Saya khawatir, tetapi saya tidak pesimis. Media sosial memang cepat, tetapi surat kabar cetak, terutama surat kabar Partai, selalu memiliki tingkat keandalan dan kedalaman yang tak tergantikan. Banyak orang mengatakan surat kabar cetak sudah usang, tetapi saya memiliki perspektif yang berbeda. Memang benar bahwa teknologi membawa kecepatan, tetapi juga membawa kedangkalan dan kelebihan informasi. Berita online dapat menyampaikan berita dalam hitungan detik, tetapi surat kabar cetak, terutama yang diterbitkan oleh Nhan Dan, selalu memberikan arah dan kedalaman yang tidak pernah dapat ditawarkan oleh media sosial. Jurnalisme modern membutuhkan integrasi, tetapi saya selalu percaya bahwa surat kabar cetak masih memiliki "wilayah" sendiri. Di era di mana informasi perlu akurat daripada cepat tetapi membutuhkan penyuntingan, informasi di surat kabar Nhan Dan, bagi pembaca, bukan hanya berita; itu adalah kenikmatan, kepercayaan mutlak pada kata-kata yang telah diverifikasi dengan cermat. Itulah bagaimana surat kabar cetak menang melawan media sosial melalui nilai dan dedikasi mereka yang tulus. Saya percaya bahwa di era apa pun, setiap jurnalis harus menjadi distributor surat kabar. Surat kabar masih dapat berkembang jika dikelola oleh orang-orang yang berdedikasi dan tahu cara memanfaatkan setiap celah di pasar untuk menyampaikan informasi kepada mereka yang masih mendambakan nilai-nilai tradisional.

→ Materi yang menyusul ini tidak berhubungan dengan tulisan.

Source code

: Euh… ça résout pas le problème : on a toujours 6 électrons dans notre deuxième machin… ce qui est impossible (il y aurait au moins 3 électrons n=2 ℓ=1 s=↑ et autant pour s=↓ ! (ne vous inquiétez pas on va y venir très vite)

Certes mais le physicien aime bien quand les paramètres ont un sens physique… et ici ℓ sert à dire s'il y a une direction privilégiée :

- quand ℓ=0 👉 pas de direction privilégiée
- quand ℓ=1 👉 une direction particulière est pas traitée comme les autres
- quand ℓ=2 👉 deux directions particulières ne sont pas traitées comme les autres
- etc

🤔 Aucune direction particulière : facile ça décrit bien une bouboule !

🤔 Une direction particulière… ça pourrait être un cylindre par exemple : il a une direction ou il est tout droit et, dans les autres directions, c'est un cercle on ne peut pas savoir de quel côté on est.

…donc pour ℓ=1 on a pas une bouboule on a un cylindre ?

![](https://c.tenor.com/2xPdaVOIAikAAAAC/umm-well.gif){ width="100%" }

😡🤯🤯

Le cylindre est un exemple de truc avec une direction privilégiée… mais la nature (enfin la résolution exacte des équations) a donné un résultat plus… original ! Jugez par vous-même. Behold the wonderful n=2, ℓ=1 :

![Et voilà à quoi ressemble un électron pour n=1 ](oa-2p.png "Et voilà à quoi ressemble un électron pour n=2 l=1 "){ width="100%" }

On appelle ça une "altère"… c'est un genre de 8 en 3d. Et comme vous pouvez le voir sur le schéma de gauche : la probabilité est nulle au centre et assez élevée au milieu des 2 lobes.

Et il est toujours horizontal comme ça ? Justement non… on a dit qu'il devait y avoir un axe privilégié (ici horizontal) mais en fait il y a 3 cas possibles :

- Untuk mencapai karier yang begitu sukses, apakah dia menerima dukungan yang luar biasa dari keluarganya?
Suami saya, Bapak Phan Van Hue, juga seorang tentara. Sejak pensiun pada tahun 1990, beliau telah menjadi "tangan kanan" saya. Ada kalanya beliau bangun pukul 2 atau 3 pagi untuk menemani saya ke kantor pos menyortir koran agar dapat diantarkan tepat waktu ke bus. Seluruh keluarga saya hidup dari Koran Nhan Dan. Kami tidak kaya secara materi, tetapi kami kaya akan rasa hormat dari rekan kerja dan pembaca kami.
Terima kasih atas percakapan yang menginspirasi ini. Saya berharap Anda selalu sehat agar dapat melanjutkan perjalanan Anda dalam membawa surat kabar Partai ke setiap rumah!